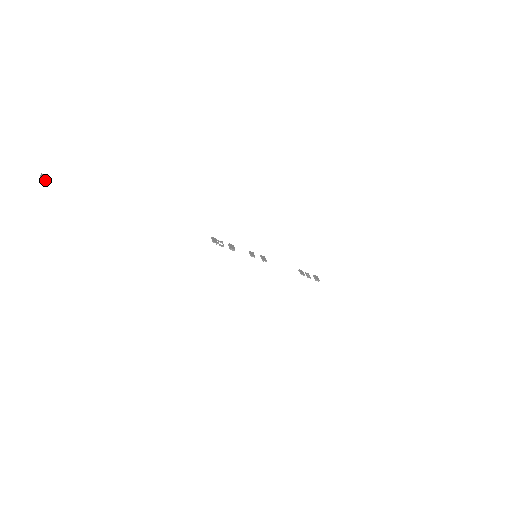
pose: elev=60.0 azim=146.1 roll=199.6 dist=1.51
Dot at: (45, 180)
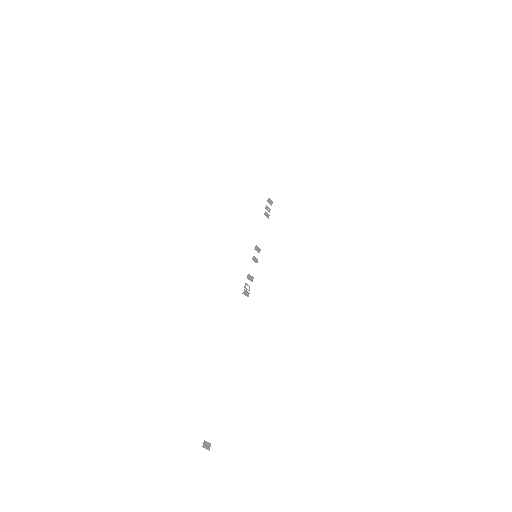
Dot at: (210, 446)
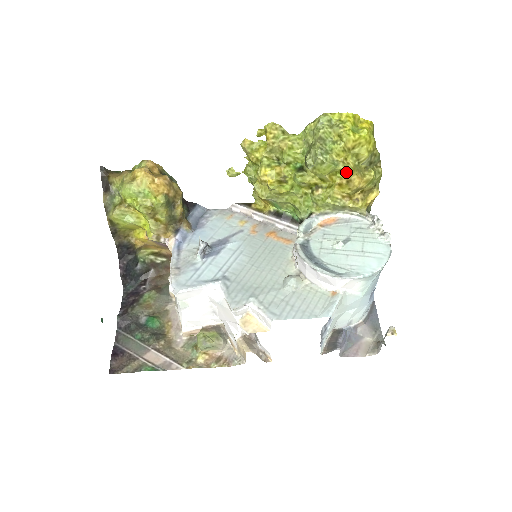
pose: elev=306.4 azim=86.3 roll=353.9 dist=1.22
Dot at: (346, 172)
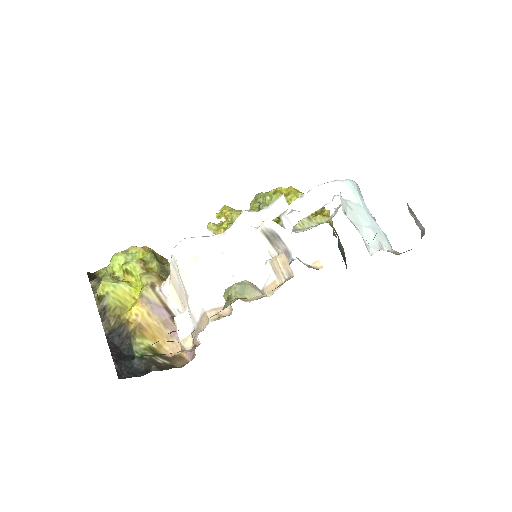
Dot at: (292, 197)
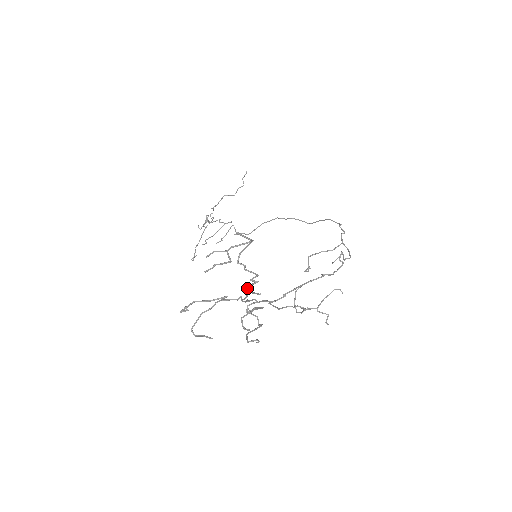
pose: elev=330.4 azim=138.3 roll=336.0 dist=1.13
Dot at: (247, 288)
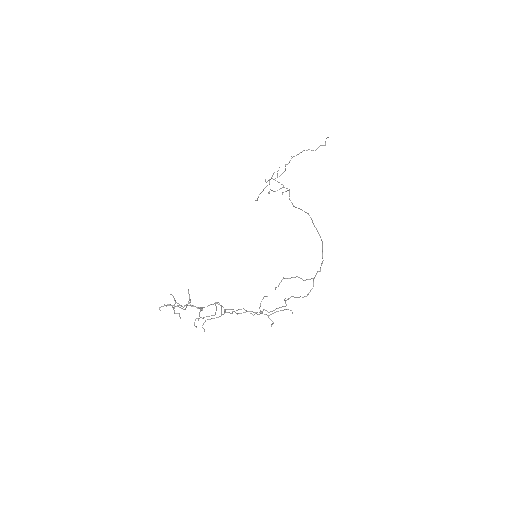
Dot at: occluded
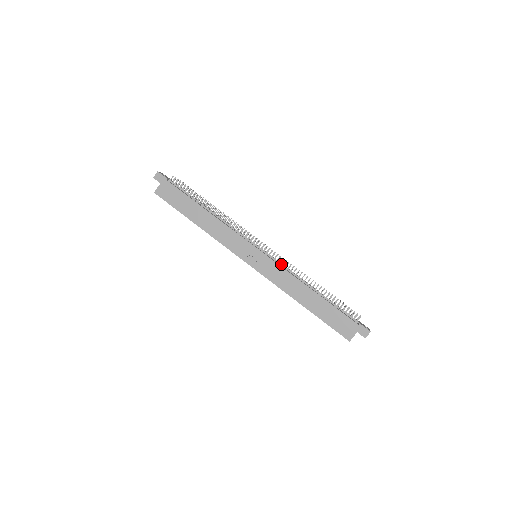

• [Short exercise]:
Return every line of the material above that contains the string "azim".

• [Answer to this exercise]:
pose: elev=60.0 azim=146.1 roll=199.6 dist=1.51
pose: elev=306.4 azim=86.3 roll=353.9 dist=1.22
pose: elev=330.4 azim=138.3 roll=336.0 dist=1.13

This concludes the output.